During these years he learned to play chess, long his first love, and progressed from regional and provincial championships to a share in 1953 of the Canadian closed title which he won outright two years later.
He has competed for Canada in two chess Olympics, the most recent at Tel Aviv, Israel, last November when Canada placed 12th among 50 countries, its highest standing ever.
Anderson, who now lives in Montreal, is rated among the world's better players and holds the coveted title of international master.
“Chess has affected my whole life and taught me the virtues of patience, perseverance, logical reasoning and modesty in victory.”
Always seeking a new challenge, Anderson has moved on from the championship matches and exhibitions in which he plays up to 40 games simultaneously against 40 opponents, to adapting chess to computers.
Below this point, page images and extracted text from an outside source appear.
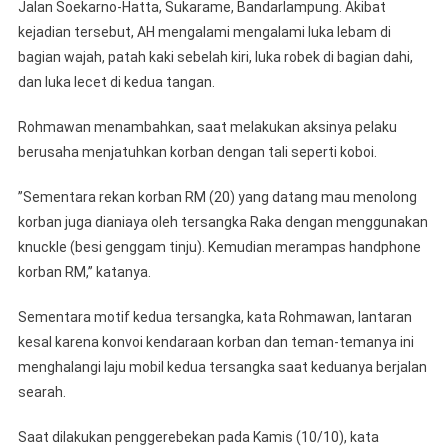
Jalan Soekarno-Hatta, Sukarame, Bandarlampung. Akibat
kejadian tersebut, AH mengalami mengalami luka lebam di
bagian wajah, patah kaki sebelah kiri, luka robek di bagian dahi,
dan luka lecet di kedua tangan.
Rohmawan menambahkan, saat melakukan aksinya pelaku
berusaha menjatuhkan korban dengan tali seperti koboi.
’’Sementara rekan korban RM (20) yang datang mau menolong
korban juga dianiaya oleh tersangka Raka dengan menggunakan
knuckle (besi genggam tinju). Kemudian merampas handphone
korban RM,’’ katanya.
Sementara motif kedua tersangka, kata Rohmawan, lantaran
kesal karena konvoi kendaraan korban dan teman-temanya ini
menghalangi laju mobil kedua tersangka saat keduanya berjalan
searah.
Saat dilakukan penggerebekan pada Kamis (10/10), kata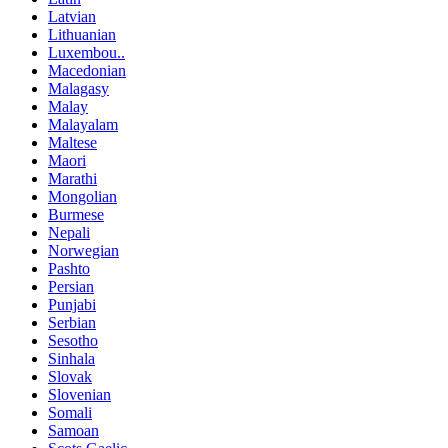
Latvian
Lithuanian
Luxembou..
Macedonian
Malagasy
Malay
Malayalam
Maltese
Maori
Marathi
Mongolian
Burmese
Nepali
Norwegian
Pashto
Persian
Punjabi
Serbian
Sesotho
Sinhala
Slovak
Slovenian
Somali
Samoan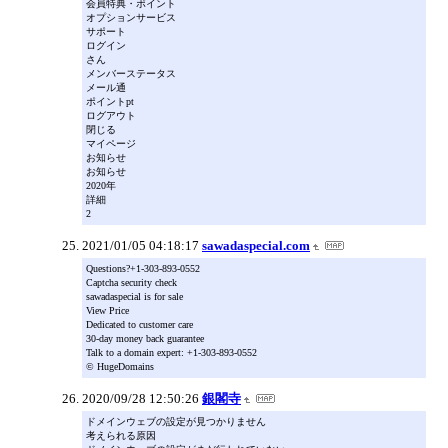
会員特典・ポイント
オプションサービス
サポート
ログイン
さん
メンバーステータス
メール通
ポイントpt
ログアウト
閉じる
マイページ
お知らせ
お知らせ
2020年
詳細
2
2021/01/05 04:18:17
sawadaspecial.com
Questions?+1-303-893-0552
Captcha security check
sawadaspecial is for sale
View Price
Dedicated to customer care
30-day money back guarantee
Talk to a domain expert: +1-303-893-0552
© HugeDomains
2020/09/28 12:50:26
銀閣寺
ドメインウェブの設定が見つかりません
考えられる原因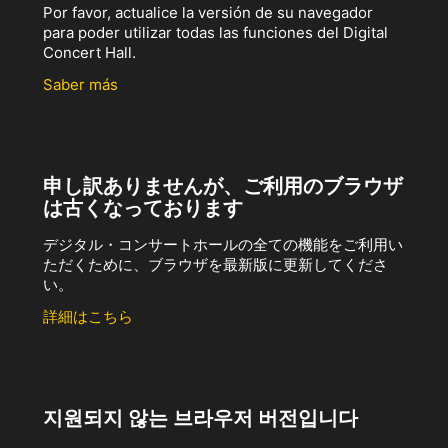
Por favor, actualice la versión de su navegador
para poder utilizar todas las funciones del Digital
Concert Hall.
Saber más
申し訳ありませんが、ご利用のブラウザ
は古くなっております
デジタル・コンサートホールの全ての機能をご利用い
ただくために、ブラウザを最新版に更新してくださ
い。
詳細はこちら
지원되지 않는 브라우저 버전입니다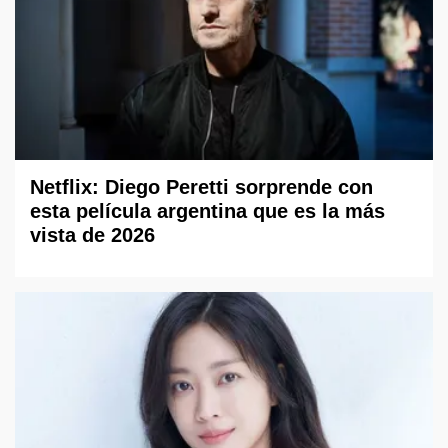
Netflix: Diego Peretti sorprende con
esta película argentina que es la más
vista de 2026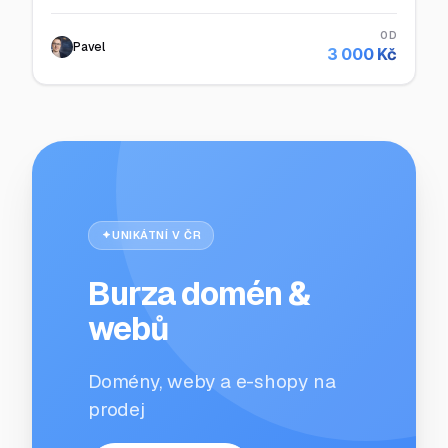
OD
Pavel
3 000 Kč
UNIKÁTNÍ V ČR
Burza domén &
webů
Domény, weby a e-shopy na
prodej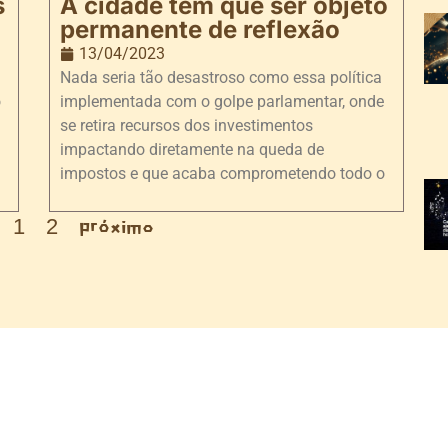
s
A cidade tem que ser objeto
permanente de reflexão
13/04/2023
Nada seria tão desastroso como essa política
o
implementada com o golpe parlamentar, onde
se retira recursos dos investimentos
impactando diretamente na queda de
impostos e que acaba comprometendo todo o
1
2
Próximo
A
2
2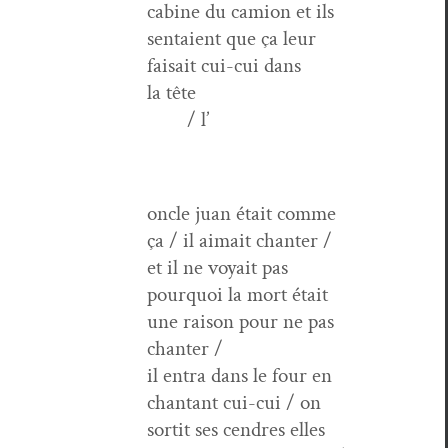
cab­ine du camion et ils
sen­taient que ça leur
fai­sait cui-cui dans
la tête
/ l’
oncle juan était comme
ça / il aimait chanter /
et il ne voy­ait pas
pourquoi la mort était
une rai­son pour ne pas
chanter /
il entra dans le four en
chan­tant cui-cui / on
sor­tit ses cen­dres elles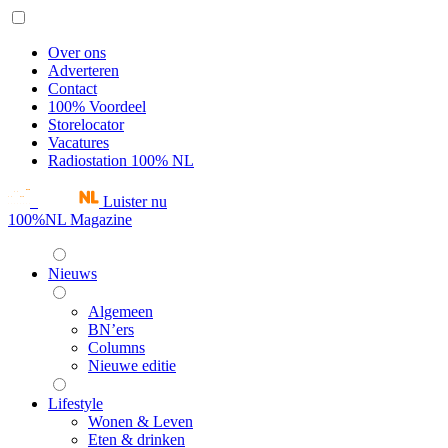
Over ons
Adverteren
Contact
100% Voordeel
Storelocator
Vacatures
Radiostation 100% NL
Luister nu
100%NL Magazine
Nieuws
Algemeen
BN’ers
Columns
Nieuwe editie
Lifestyle
Wonen & Leven
Eten & drinken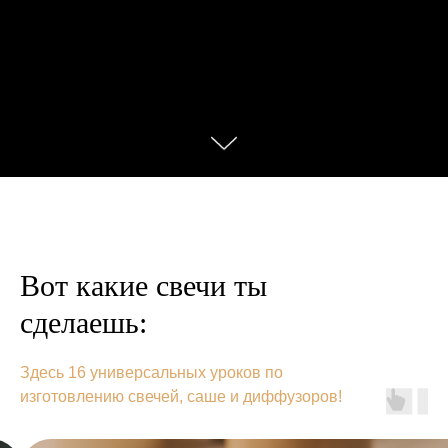
Вот какие свечи ты
сделаешь:
Здесь 16 универсальных уроков по
изготовлению свечей, саше и диффузоров!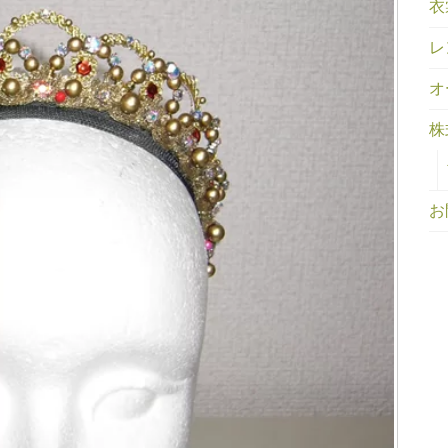
衣
レ
オ
株
お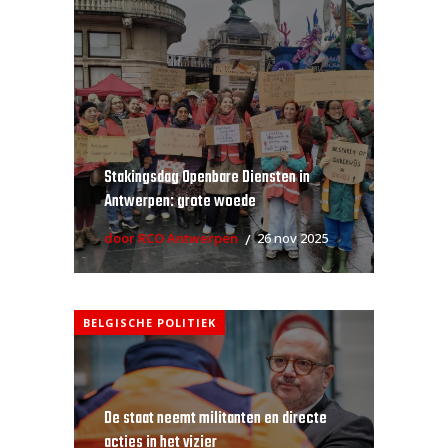
Stakingsdag Openbare Diensten in
Antwerpen: grote woede
door RCO Antwerpen
26 nov 2025
BELGISCHE POLITIEK
De staat neemt militanten en directe
acties in het vizier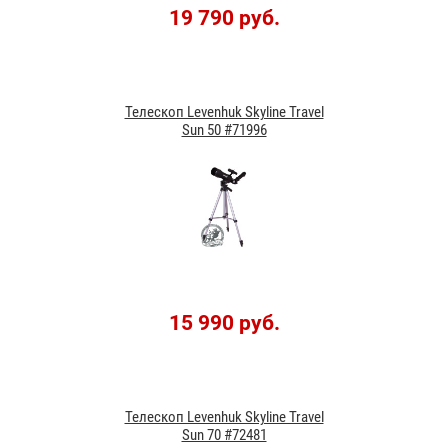
19 790 руб.
Телескоп Levenhuk Skyline Travel
Sun 50 #71996
15 990 руб.
Телескоп Levenhuk Skyline Travel
Sun 70 #72481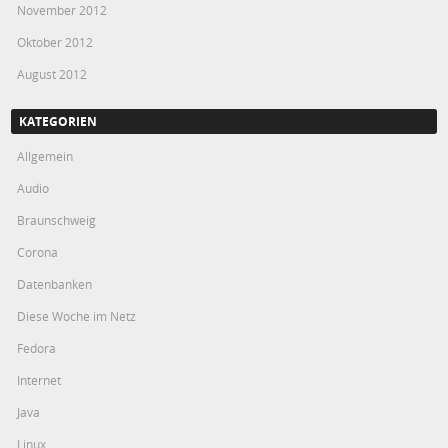
November 2012
Oktober 2012
August 2012
KATEGORIEN
Allgemein
Audio
Braunschweig
Corona
Datenbanken
Diese Woche im Netz
Fedora
Internet
Java
Linux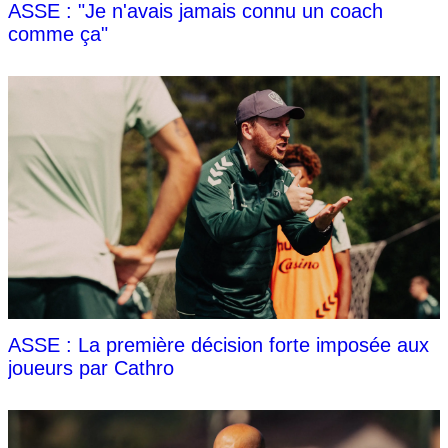
ASSE : "Je n'avais jamais connu un coach
comme ça"
ASSE : La première décision forte imposée aux
joueurs par Cathro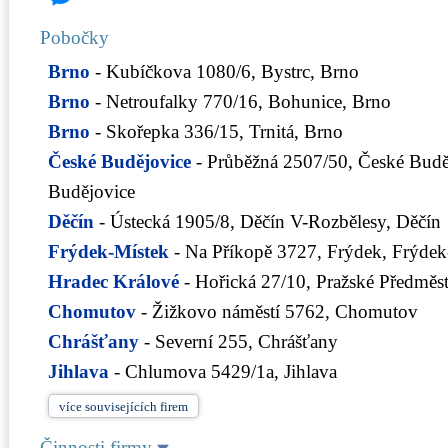
Pobočky
Brno
- Kubíčkova 1080/6, Bystrc, Brno
Brno
- Netroufalky 770/16, Bohunice, Brno
Brno
- Skořepka 336/15, Trnitá, Brno
České Budějovice
- Průběžná 2507/50, České Budě
Budějovice
Děčín
- Ústecká 1905/8, Děčín V-Rozbělesy, Děčín
Frýdek-Místek
- Na Příkopě 3727, Frýdek, Frýdek
Hradec Králové
- Hořická 27/10, Pražské Předměst
Chomutov
- Žižkovo náměstí 5762, Chomutov
Chrášťany
- Severní 255, Chrášťany
Jihlava
- Chlumova 5429/1a, Jihlava
více
souvisejících firem
Činnosti firmy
With a Toronto partner, one of four such teams in the world, he is trying to discover how a computer may be programmed to play chess.
Computer Can't Cope
The formula, which could revolutionize the chess world and perhaps divide the world championships into classes—man and machine—has eluded man as yet.
“The fastest computer envisaged—and some are capable of billions of operations a second—could not begin to compile all the possible moves in chess if it worked for 24 hours each day for billions of years,” he says.
“But in the future almost anything is possible.”
Anderson took up gliding a year ago when a friend described it to him as a “three dimensional game of chess.”
He won his glider's pilot license in one summer, an exceptional feat among gliding devotees.
The glider, a light, motorless plane of exceptionally long wingspan, usually is launched by catapult or tow plane.
A pilot towed to 2,000 feet may remain aloft for a considerable length of time by making use of the lift provided by columns of rising air. In favorable weather conditions, flights of 200 miles are possible.
Anderson says gliding—known to enthusiasts as soaring— is [illegible] per cent brain work and five per cent physical activity.
“A glider pilot must be able to think fast and accurately, possess a knowledge of meteorology and the air and combine a sense of daring and caution.”
Related to Chess
His other hobbies revolve around chess.
Magic and chess are related in that the psychology a magician applies to his audience must also be applied between expert chess players, he says.
“I learned that magic to be entertaining and mystifying at its best is not sleight of hand but the art of diverting people through motions and entertaining talk.
“I've always dreamed of combining chess and magic to make my opponent's chess piece disappear from the board.”
The handwriting hobby, which he described as a popular party pastime, also was self-taught.
He believes most personality traits may be revealed more accurately through handwriting than through any test yet developed.
“Of course, at a party you have to be discreet and tactful.”
He claims a 95-per-cent reliability average in determining such traits as intelligence, powers of concentration, reasoning ability, honesty, generosity and emotional characteristics.